Hipnoterapi, Yunanca ‘uyku’ anlamına gelen hypnosis ve ‘tedavi’ anlamına gelen terapi sözcüklerinden geliştirilmiştir. Hipnoz, tam uyku değil, uyku ile uyanıklık arasında bir zihin halidir. Hipnoterapide, hipnotik zihin durumundaki kişiye, hedeflenen yönde olumlu telkinlerde bulunulur. Zihin rahat ve gevşemiş durumda olduğu için, telkinlere daha açıktır ve onlardan daha çok yararlanır.

Zihnin Beta durumunda, dikkat dışa yönelmiştir. Kişi düşünür, konuşur, planlar yapar, problem çözer. Beta ve Alfa dalgaları arası, bilinçaltına giriş aralığıdır. Gözlerimizi kapatıp gevşediğimizde, beyin dalgalarımız Alfa frekansındadır. Yaratıcılığımız bu aşamada artar. Bilinçli zihnin kontrolü azalır.

Rüya görürken, meditasyon yaparken veya derin hipnozda, Teta zihin durumuna geçeriz. Tekrarlayan ses veya hareketler, bu süreci kolaylaştırır.
Delta zihin durumu, tam uyku hali olup, beden bu evrede dinlenir, büyür, güzelleşir ve kendini yeniler.
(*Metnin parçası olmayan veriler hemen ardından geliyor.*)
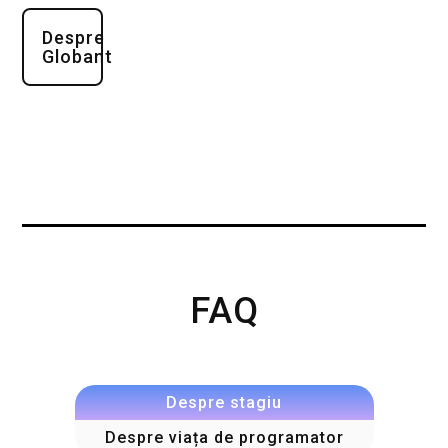
Despre
Globant
FAQ
Despre stagiu
Despre viața de programator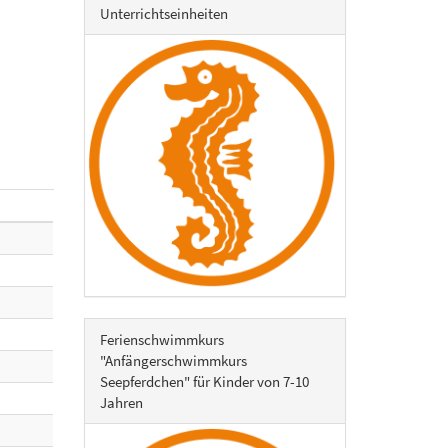
Unterrichtseinheiten
Ferienschwimmkurs
"Anfängerschwimmkurs
Seepferdchen" für Kinder von 7-10
Jahren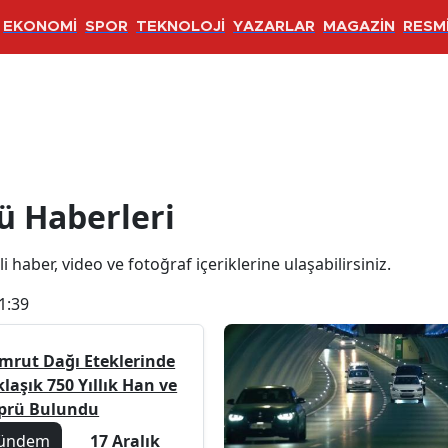
EKONOMİ
SPOR
TEKNOLOJİ
YAZARLAR
MAGAZİN
RESMİ
ri
ü Haberleri
i haber, video ve fotoğraf içeriklerine ulaşabilirsiniz.
1:39
mrut Dağı Eteklerinde
laşık 750 Yıllık Han ve
prü Bulundu
ündem
17 Aralık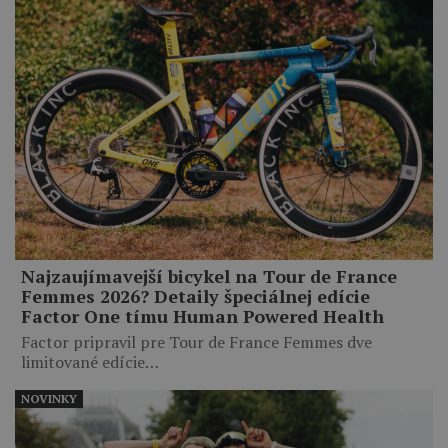
Najzaujímavejší bicykel na Tour de France
Femmes 2026? Detaily špeciálnej edície
Factor One tímu Human Powered Health
Factor pripravil pre Tour de France Femmes dve
limitované edície…
NOVINKY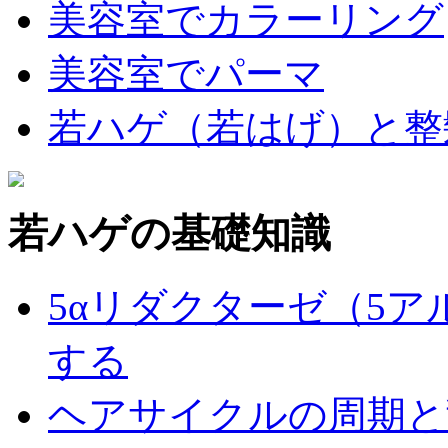
美容室でカラーリング
美容室でパーマ
若ハゲ（若はげ）と整
若ハゲの基礎知識
5αリダクターゼ（5
する
ヘアサイクルの周期と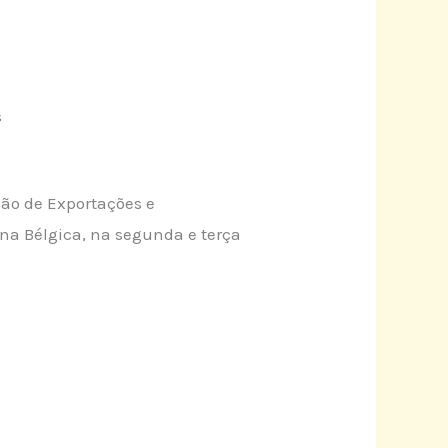
s
ção de Exportações e
 na Bélgica, na segunda e terça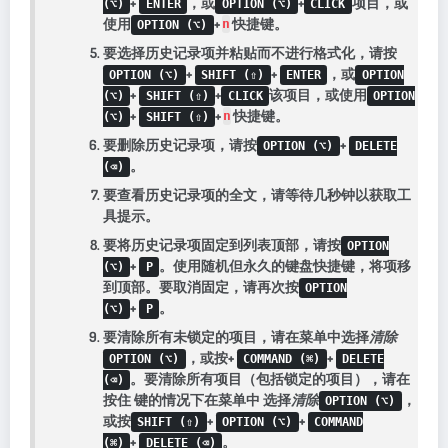
+
，或
+
项目，或
(⌥)
ENTER
OPTION (⌥)
CLICK
使用
+
快捷键。
n
OPTION (⌥)
要选择历史记录项并粘贴而不进行格式化，请按
+
+
，或
OPTION (⌥)
SHIFT (⇧)
ENTER
OPTION
+
+
该项目，或使用
(⌥)
SHIFT (⇧)
CLICK
OPTION
+
+
快捷键。
n
(⌥)
SHIFT (⇧)
要删除历史记录项，请按
+
OPTION (⌥)
DELETE
。
(⌫)
要查看历史记录项的全文，请等待几秒钟以获取工
具提示。
要将历史记录项固定到列表顶部，请按
OPTION
+
。使用随机但永久的键盘快捷键，将项移
(⌥)
P
到顶部。要取消固定，请再次按
OPTION
+
。
(⌥)
P
要清除所有未锁定的项目，请在菜单中选择
清除
，或按+
+
OPTION (⌥)
COMMAND (⌘)
DELETE
。要清除所有项目（包括锁定的项目），请在
(⌫)
按住 键的情况下在菜单中 选择
清除
，
OPTION (⌥)
或按
+
+
SHIFT (⇧)
OPTION (⌥)
COMMAND
+
。
(⌘)
DELETE (⌫)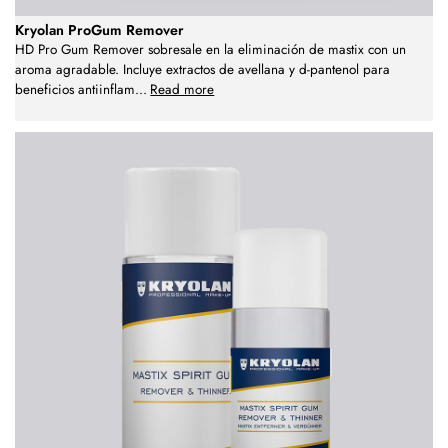
Kryolan ProGum Remover
HD Pro Gum Remover sobresale en la eliminación de mastix con un
aroma agradable. Incluye extractos de avellana y d-pantenol para
beneficios antiinflam
...
Read more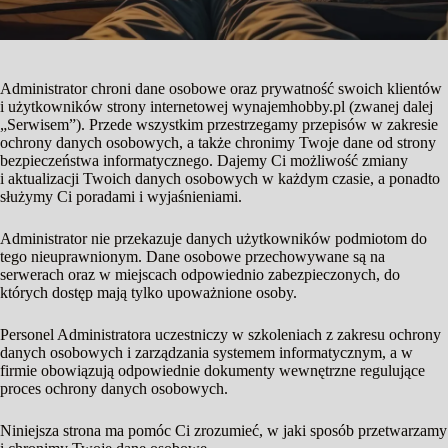
Administrator chroni dane osobowe oraz prywatność swoich klientów
i użytkowników strony internetowej wynajemhobby.pl (zwanej dalej
„Serwisem”). Przede wszystkim przestrzegamy przepisów w zakresie
ochrony danych osobowych, a także chronimy Twoje dane od strony
bezpieczeństwa informatycznego. Dajemy Ci możliwość zmiany
i aktualizacji Twoich danych osobowych w każdym czasie, a ponadto
służymy Ci poradami i wyjaśnieniami.
Administrator nie przekazuje danych użytkowników podmiotom do
tego nieuprawnionym. Dane osobowe przechowywane są na
serwerach oraz w miejscach odpowiednio zabezpieczonych, do
których dostęp mają tylko upoważnione osoby.
Personel Administratora uczestniczy w szkoleniach z zakresu ochrony
danych osobowych i zarządzania systemem informatycznym, a w
firmie obowiązują odpowiednie dokumenty wewnętrzne regulujące
proces ochrony danych osobowych.
Niniejsza strona ma pomóc Ci zrozumieć, w jaki sposób przetwarzamy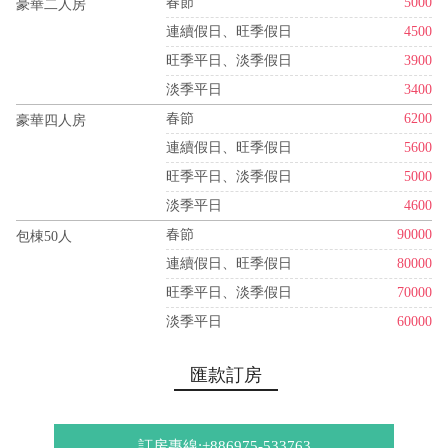
春節
5000
豪華二人房
連續假日、旺季假日
4500
旺季平日、淡季假日
3900
淡季平日
3400
春節
6200
豪華四人房
連續假日、旺季假日
5600
旺季平日、淡季假日
5000
淡季平日
4600
春節
90000
包棟50人
連續假日、旺季假日
80000
旺季平日、淡季假日
70000
淡季平日
60000
匯款訂房
訂房專線:+886975-533763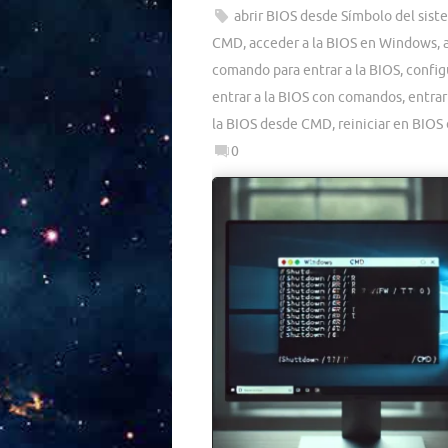
abrir BIOS desde Símbolo del sist
CMD
,
acceder a la BIOS en Windows
,
comando para entrar a la BIOS
,
config
entrar a la BIOS con comandos
,
entrar
la BIOS desde CMD
,
reiniciar en BIO
0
“Bilinçaltı, fiziksel gerçeklikle, hayal edilen bir görüntüyü ayıramaz.
Gerçek olmayan bir film sahnesi, kendini kaptırmış beynimizde, gerçek etkiler yaratır.”
Bu durum hafif bir “trans” gerektirir. O nedenle, filmi izlerken dışarıdan bir uyaran gelmesini ve dikkatimizi dağıtmasını istemeyiz. Diğer yandan, ne denli konsantre olursak olalım, istediğimiz her an, filmden kopabilir, normal bilincimize geri dönebiliriz.

Terapistin hastanın zihnini, çeşitli imgelerle olumlu yönde yönlendirmesi sonucu, beynin limbik bölgesine giden kan akışı artar. Adrenalin ve kortizon yerine, huzur ve rahatlık duygusu veren doğal morfinler yani endorfinler salgılanır. 
Vücut, gevşeme haline geçer.

Kalp ritmi düzenli hale geçer. Nefes derindir. Kan basıncı düşer. Zihin rahatlar.
Hipnoterapi, ruhsal ve bedensel dinginliğin yanı sıra, vücudun kendisini yenilemesine de yardımcı olur.

Hipnoterapi, kişinin kendisi ve yaşam hakkında edindiği yanlış ve zarar verici düşünce kalıplarını tek başına değiştiremez. Derin iç çatışmaları bilinç düzeyinde çözümlenmeden, hipnoterapiden kalıcı bir sonuç almak olanaksızdır.

Bu kalıpların gerçek anlamda değişimi ise ancak, kişinin kendi hayatını gözden geçirmesi, düşünme, okuma ve tartışma ile bilincini geliştirmesiyle mümkündür. Hipnoterapi bu süreçte, zihinsel ve bedensel rahatlama, dolayısıyla, öğrenilen bilgileri daha sağlıklı kullanma konusunda hastaya yarar sağlar."